Cita, por favor, el pasaje sobre el Libro de los Muertos desde "Un conjunto capital" hasta "eterna en transformación.".

___ Fragmento del documento

Un conjunto capital es el de las “fórmulas de las transformaciones”. Con ellas, el difunto podrá transformarse en diferentes seres que permitirán su feliz renacimiento en el Más Allá. Muchos de ellos parecen estar relacionados con el sol, que muere y renace todos los días, y por ello modelo de una vida eterna en transformación.
El muerto podrá conocer el mismo destino que el sol si se metamorfosea en un halcón de oro, en una flor de loto (que se abre al alba y se cierra durante la noche), en la garza Benu (el posterior fénix de los griegos) o en una golondrina. Podrá ser dueño de sus actos e incrementar su poder si se transforma en un cocodrilo o una serpiente, o mostrar la superación de la muerte al adoptar la forma del dios Ptah o la de un ba (elemento intangible del ser humano) vivo.
Gracias al empleo de los textos que componen el Libro de los Muertos, los egipcios podían asegurarse una existencia plena y satisfactoria en el Más Allá, cubriendo los diferentes aspectos de su nueva vida, desde los más prosaicos hasta los más espirituales. Esta concepción solo puede entenderse desde el afán vital de este pueblo, lejos del estereotipo occidental, que contempla el antiguo Egipto como una cultura obsesionada por la muerte y su tenebroso mundo.
Lo que explica la creación y la pervivencia de esta colección de encantamientos no es sino el deseo, como rezan muchos de los títulos de sus capítulos, de “no morir una segunda vez en el Inframundo”.

______
___ Listado de datos

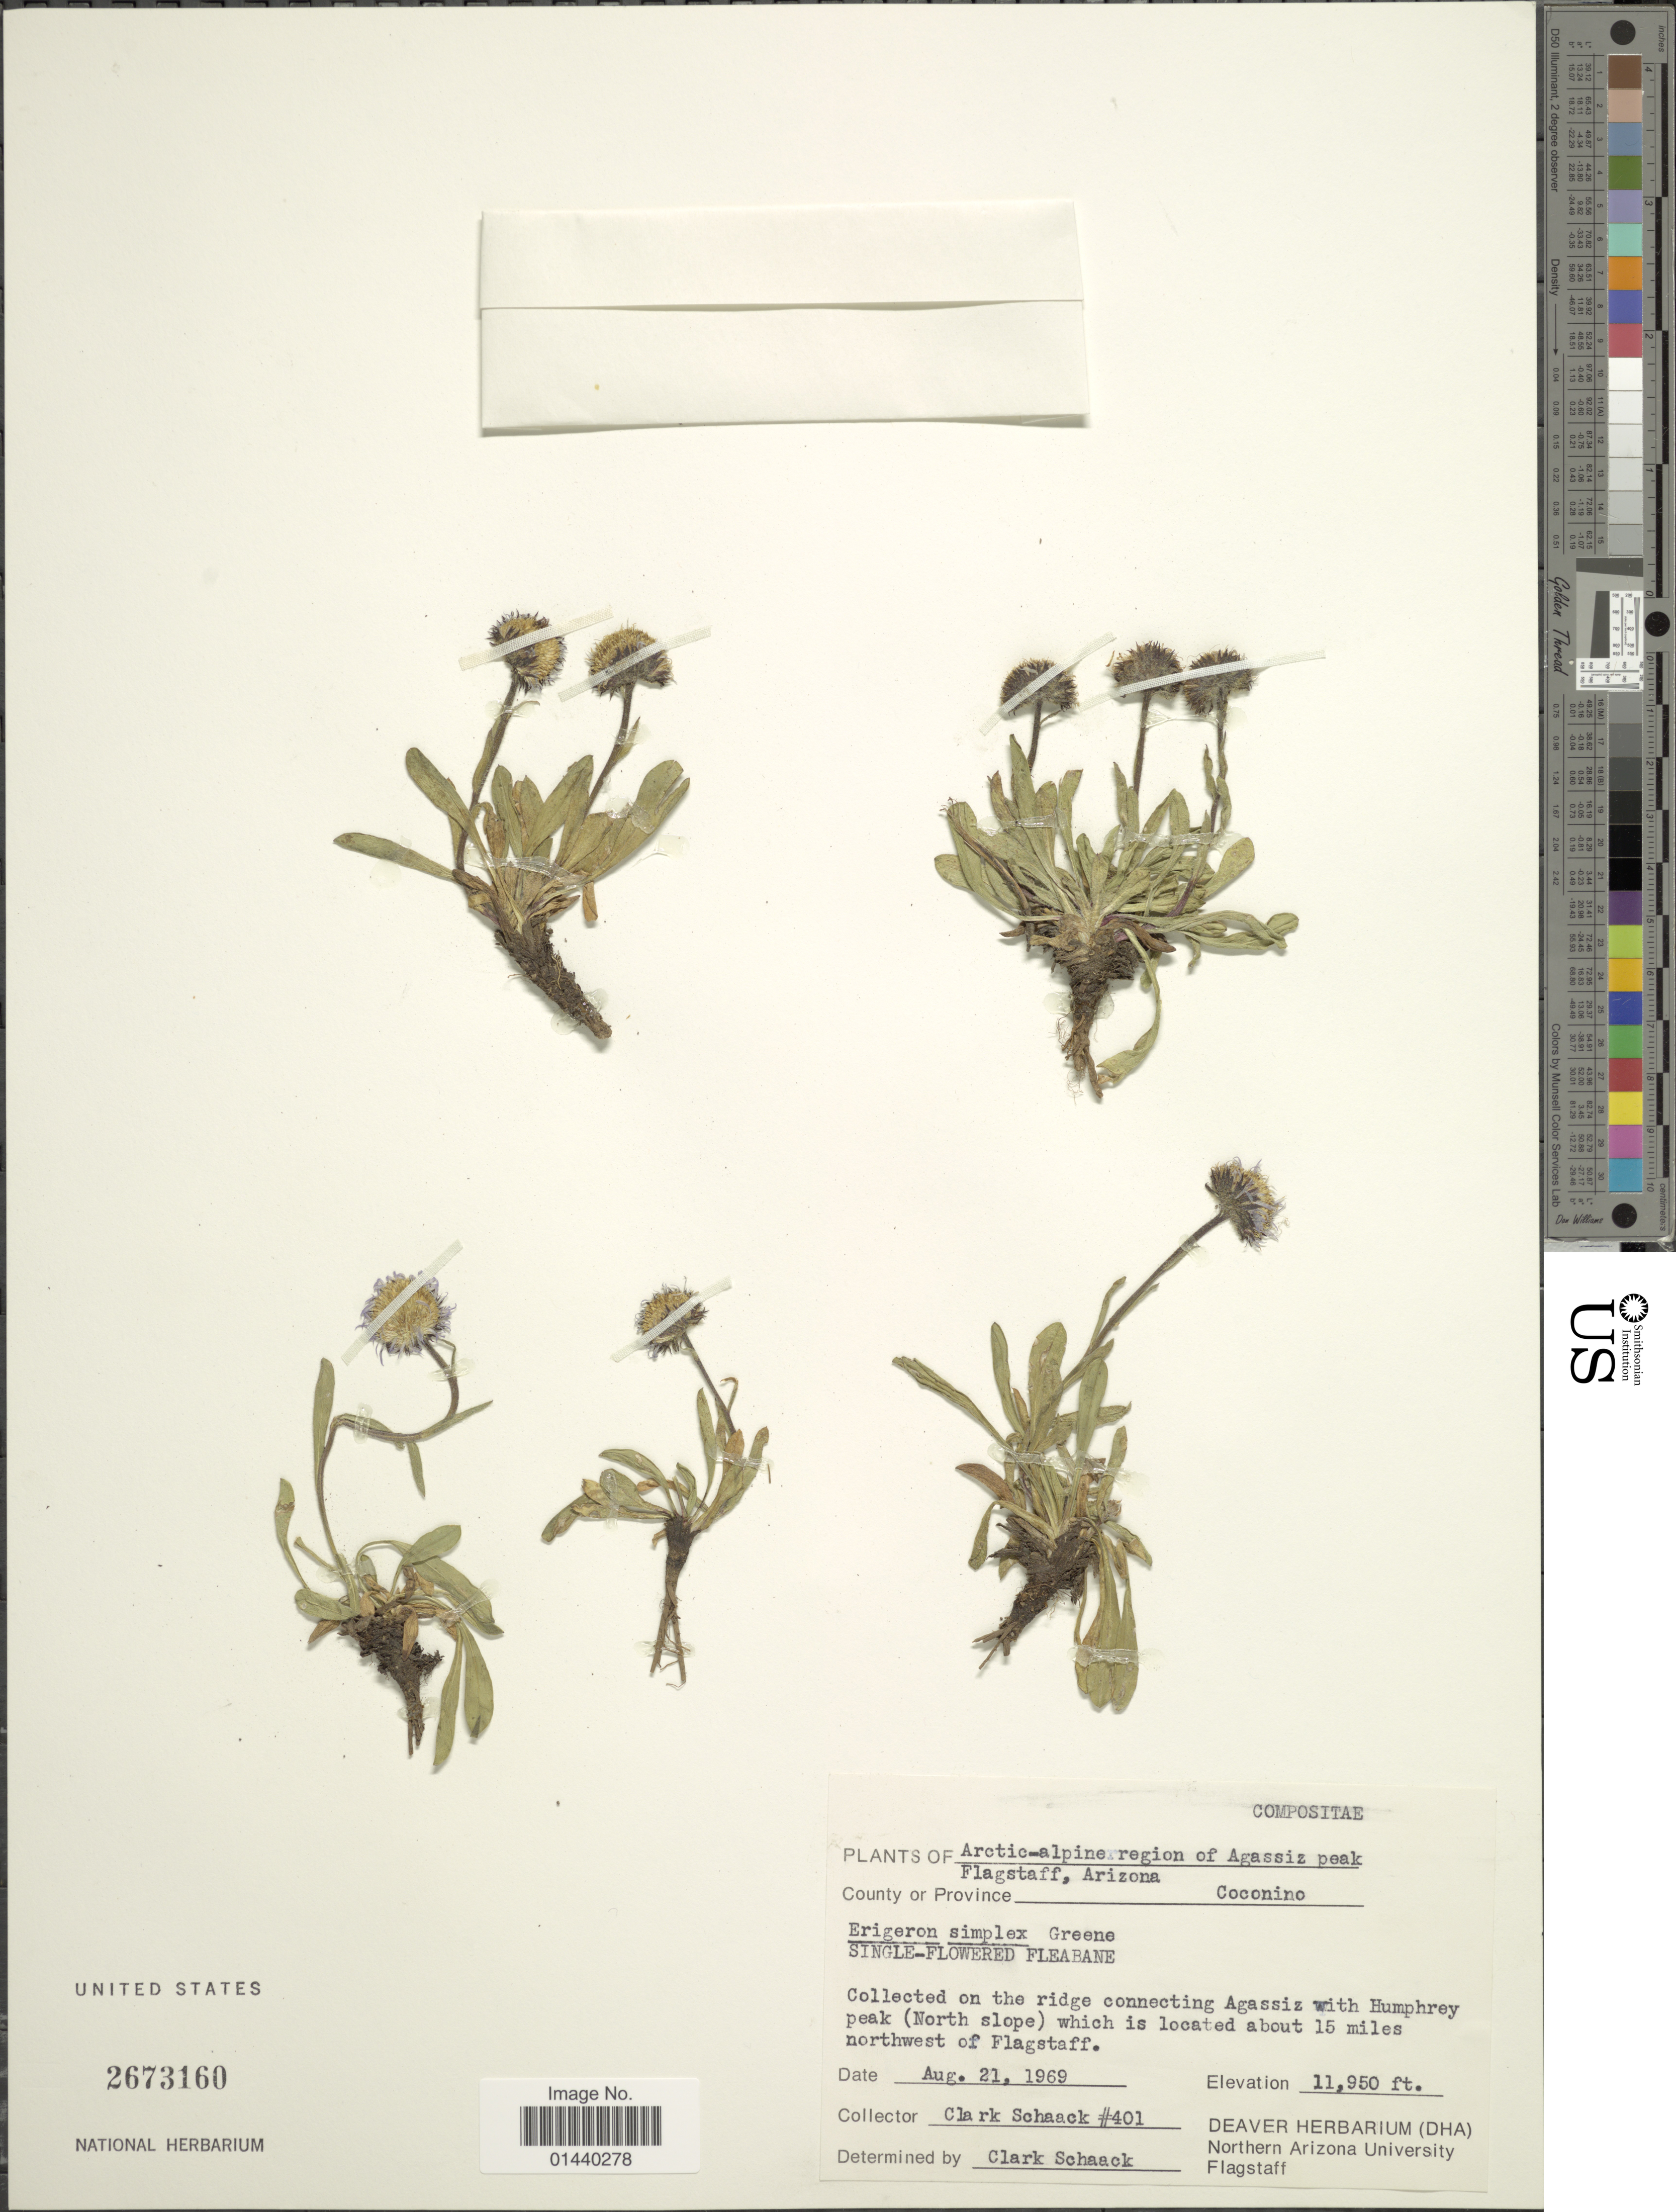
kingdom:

______
___ Listado de datos

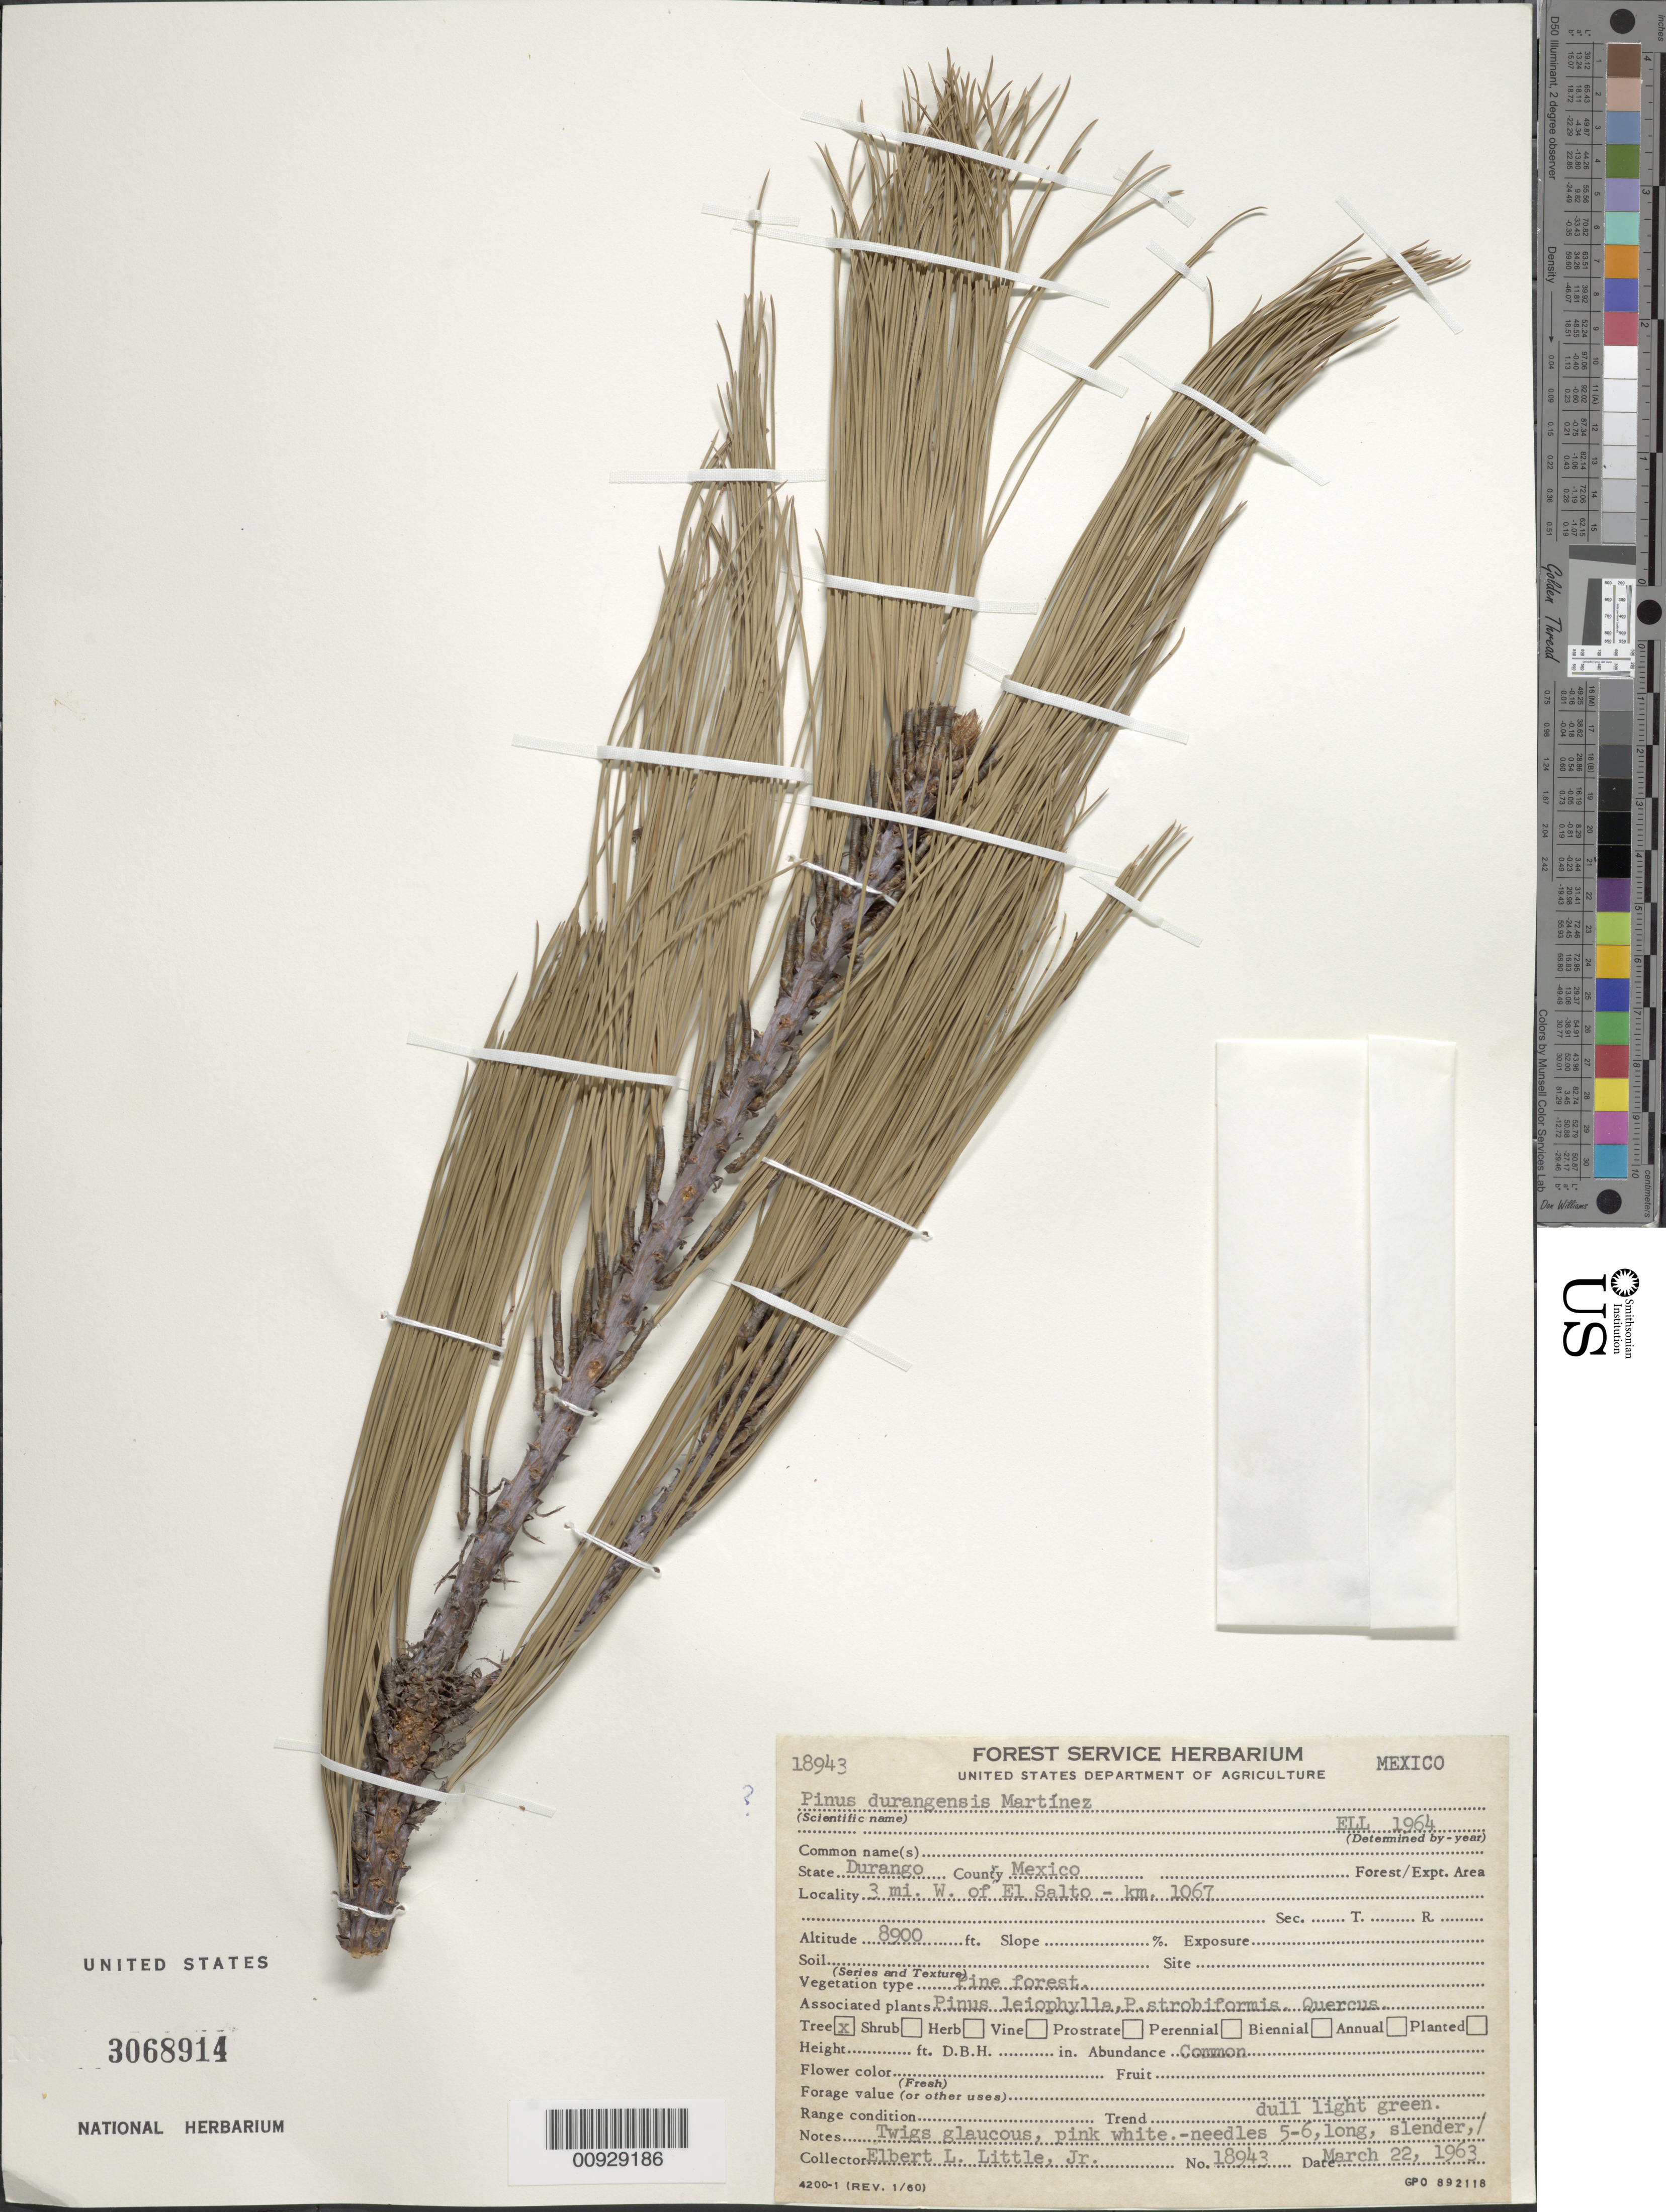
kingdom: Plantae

______

### Resultado de la tarea
Un conjunto capital es el de las “fórmulas de las transformaciones”. Con ellas, el difunto podrá transformarse en diferentes seres que permitirán su feliz renacimiento en el Más Allá. Muchos de ellos parecen estar relacionados con el sol, que muere y renace todos los días, y por ello modelo de una vida eterna en transformación.